On June 18, 2025, traders were busy on the floor of the New York Stock Exchange (NYSE) as U.S. stocks experienced an uptick. The market rallied as investors reacted to the latest Federal Reserve policy on interest rates while keeping an eye on ongoing developments in the Middle East.
The Dow Jones Industrial Average increased by 102 points, or 0.2%. Similarly, the S&P 500 also rose by 0.2%, and the Nasdaq Composite edged up by 0.3%. The Federal Reserve opted to maintain its key interest rate on Wednesday, leaving it unchanged at a range of 4.25% to 4.5%, a position it has held since December.
However, the central bank did adjust its forecasts, lowering its growth outlook and raising its inflation projections for 2025 while still anticipating two more cuts within the year.
In the backdrop of stock market fluctuations, President Donald Trump informed reporters outside the White House that Iran had expressed interest in sending a delegation to Washington for negotiations. This announcement contributed to a dip in oil prices and a positive shift in stock valuations. “They want to negotiate,” Trump remarked. “They even suggested that they come to the White House. That’s courageous. It’s like not easy for them to do.”
Earlier in the week, market sentiments were dampened by escalating tensions between Israel and Iran. The conflict, which has now persisted for six days, escalated further when Iran’s supreme leader, Ayatollah Ali Khamenei, declared that Iran would not capitulate and threatened that the U.S. would face “irreparable damage” if it intervened.

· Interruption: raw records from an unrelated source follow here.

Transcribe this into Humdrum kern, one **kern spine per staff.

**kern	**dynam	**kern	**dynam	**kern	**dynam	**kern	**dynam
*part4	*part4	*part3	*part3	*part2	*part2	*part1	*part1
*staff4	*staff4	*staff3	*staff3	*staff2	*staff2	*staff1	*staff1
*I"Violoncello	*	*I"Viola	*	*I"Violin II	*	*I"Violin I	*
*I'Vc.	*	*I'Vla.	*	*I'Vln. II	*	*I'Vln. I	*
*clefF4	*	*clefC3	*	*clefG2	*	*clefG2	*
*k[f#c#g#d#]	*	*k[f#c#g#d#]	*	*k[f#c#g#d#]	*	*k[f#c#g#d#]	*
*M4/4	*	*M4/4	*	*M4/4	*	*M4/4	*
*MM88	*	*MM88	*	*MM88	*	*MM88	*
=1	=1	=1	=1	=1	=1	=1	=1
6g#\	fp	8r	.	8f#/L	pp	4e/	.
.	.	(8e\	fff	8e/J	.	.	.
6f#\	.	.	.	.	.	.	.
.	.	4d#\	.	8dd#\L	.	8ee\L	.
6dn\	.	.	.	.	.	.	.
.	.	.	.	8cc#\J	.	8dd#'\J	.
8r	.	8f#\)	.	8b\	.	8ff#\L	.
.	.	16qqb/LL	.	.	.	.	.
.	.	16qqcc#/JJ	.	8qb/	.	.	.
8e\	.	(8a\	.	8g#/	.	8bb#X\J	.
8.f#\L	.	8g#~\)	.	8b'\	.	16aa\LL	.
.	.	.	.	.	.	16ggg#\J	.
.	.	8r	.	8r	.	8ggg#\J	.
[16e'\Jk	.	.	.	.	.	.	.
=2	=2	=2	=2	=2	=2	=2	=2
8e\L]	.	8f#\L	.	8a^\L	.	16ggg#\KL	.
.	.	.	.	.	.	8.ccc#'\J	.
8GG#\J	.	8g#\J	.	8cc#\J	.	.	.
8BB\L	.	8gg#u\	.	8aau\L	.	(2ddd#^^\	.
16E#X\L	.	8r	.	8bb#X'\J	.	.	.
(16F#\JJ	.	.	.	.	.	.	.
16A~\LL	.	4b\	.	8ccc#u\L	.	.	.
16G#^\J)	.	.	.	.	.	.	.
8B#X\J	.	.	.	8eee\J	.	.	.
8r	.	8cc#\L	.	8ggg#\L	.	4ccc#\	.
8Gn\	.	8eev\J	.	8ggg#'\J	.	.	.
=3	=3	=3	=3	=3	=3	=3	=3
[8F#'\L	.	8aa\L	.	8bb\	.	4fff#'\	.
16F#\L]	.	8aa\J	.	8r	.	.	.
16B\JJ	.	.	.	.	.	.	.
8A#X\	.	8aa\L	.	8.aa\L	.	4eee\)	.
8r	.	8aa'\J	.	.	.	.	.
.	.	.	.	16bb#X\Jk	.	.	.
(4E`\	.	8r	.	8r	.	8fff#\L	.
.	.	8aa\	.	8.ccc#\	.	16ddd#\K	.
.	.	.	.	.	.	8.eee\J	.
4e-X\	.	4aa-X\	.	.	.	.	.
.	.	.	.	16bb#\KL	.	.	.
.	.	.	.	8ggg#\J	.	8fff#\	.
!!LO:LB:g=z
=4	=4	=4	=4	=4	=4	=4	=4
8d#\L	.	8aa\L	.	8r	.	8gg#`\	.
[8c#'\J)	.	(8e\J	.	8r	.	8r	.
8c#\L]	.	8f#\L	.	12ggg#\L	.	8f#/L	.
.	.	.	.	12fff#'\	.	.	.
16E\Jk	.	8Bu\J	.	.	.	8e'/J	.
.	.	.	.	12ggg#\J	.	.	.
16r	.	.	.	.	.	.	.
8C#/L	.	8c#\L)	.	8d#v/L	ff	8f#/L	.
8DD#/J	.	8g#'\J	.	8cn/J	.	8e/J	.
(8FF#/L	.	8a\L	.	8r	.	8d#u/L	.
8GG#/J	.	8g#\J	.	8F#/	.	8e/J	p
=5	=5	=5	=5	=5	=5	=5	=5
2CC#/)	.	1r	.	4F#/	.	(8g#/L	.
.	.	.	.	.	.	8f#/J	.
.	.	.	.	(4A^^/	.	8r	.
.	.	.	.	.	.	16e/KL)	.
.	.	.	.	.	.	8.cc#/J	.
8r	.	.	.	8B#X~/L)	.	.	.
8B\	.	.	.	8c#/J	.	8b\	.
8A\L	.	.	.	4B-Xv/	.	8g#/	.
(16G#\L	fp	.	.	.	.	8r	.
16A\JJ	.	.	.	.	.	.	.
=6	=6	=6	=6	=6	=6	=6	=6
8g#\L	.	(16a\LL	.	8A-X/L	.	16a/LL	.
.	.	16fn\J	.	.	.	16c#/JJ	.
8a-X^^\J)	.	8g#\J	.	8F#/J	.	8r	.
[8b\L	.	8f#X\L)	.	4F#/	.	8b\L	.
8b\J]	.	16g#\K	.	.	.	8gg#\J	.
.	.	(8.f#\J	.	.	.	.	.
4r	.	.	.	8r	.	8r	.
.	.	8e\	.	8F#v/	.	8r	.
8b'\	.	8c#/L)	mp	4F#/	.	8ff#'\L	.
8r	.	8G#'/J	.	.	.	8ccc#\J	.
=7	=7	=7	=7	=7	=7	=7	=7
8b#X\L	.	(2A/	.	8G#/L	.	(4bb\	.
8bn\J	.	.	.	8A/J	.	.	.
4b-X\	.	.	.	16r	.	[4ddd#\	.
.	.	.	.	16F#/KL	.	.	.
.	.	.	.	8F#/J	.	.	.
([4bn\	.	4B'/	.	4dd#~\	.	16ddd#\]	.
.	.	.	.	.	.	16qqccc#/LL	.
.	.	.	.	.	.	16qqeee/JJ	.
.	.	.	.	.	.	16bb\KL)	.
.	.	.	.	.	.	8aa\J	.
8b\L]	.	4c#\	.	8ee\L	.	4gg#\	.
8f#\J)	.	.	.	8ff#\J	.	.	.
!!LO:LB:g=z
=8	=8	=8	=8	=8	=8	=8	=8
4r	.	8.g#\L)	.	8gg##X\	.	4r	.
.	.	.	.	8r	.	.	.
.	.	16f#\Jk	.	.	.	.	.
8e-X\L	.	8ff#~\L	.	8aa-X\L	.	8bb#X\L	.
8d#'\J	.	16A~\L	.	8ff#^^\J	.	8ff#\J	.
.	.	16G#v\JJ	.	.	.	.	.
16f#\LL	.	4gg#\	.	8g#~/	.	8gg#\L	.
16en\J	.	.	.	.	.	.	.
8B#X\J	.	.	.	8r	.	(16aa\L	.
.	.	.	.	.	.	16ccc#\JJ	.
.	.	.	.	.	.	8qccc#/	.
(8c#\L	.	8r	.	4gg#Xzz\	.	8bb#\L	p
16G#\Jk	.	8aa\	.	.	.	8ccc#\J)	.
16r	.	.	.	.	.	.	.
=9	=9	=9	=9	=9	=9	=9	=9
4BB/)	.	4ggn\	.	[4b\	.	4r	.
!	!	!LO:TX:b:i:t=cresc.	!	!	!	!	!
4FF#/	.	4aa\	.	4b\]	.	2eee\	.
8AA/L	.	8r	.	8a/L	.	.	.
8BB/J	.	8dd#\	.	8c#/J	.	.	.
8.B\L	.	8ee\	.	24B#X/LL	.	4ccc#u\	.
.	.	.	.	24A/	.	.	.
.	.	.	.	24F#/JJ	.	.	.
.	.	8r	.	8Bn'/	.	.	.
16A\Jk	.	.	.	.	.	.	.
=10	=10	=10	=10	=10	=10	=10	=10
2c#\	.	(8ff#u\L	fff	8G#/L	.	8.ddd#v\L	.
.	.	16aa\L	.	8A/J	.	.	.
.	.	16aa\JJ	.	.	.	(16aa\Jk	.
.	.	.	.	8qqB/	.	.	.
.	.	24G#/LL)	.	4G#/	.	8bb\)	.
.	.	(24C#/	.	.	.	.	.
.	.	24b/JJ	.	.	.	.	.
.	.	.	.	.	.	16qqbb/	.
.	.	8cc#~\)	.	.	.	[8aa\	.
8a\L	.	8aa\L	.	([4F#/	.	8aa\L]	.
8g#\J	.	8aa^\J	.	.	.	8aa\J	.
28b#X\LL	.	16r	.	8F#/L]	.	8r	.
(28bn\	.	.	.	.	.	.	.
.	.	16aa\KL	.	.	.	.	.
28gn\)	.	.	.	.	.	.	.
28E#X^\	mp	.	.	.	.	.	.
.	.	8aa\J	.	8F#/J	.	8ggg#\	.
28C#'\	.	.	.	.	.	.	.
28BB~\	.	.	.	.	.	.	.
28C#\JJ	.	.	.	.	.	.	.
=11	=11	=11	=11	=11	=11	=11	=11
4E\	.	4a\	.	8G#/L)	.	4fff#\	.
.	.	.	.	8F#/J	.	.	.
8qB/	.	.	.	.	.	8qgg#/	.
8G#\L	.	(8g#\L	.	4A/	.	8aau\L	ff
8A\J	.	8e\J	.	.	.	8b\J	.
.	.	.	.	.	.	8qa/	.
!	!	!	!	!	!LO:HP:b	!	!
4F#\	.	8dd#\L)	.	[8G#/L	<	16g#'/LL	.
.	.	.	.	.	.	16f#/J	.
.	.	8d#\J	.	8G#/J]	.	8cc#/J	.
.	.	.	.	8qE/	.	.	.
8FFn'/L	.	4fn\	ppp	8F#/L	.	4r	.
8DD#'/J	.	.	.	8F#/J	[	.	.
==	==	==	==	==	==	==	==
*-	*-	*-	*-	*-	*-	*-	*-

This follows Trump’s address on his Truth Social platform, where he threatened the Iranian leader, stating that “our patience is wearing thin” and demanding “UNCONDITIONAL SURRENDER!” Reports have surfaced from current and former administration officials indicating that Trump is considering various options regarding Iran, including the possibility of a military strike.
Market analysts have noted that investors appear eager to mitigate geopolitical risks. Zachary Hill, head of portfolio management at Horizon Investments, commented to CNBC, “The market just seems very keen to fade geopolitical risk. That has been historically the right thing to do, so I think that’s kind of what’s driving us so far today.”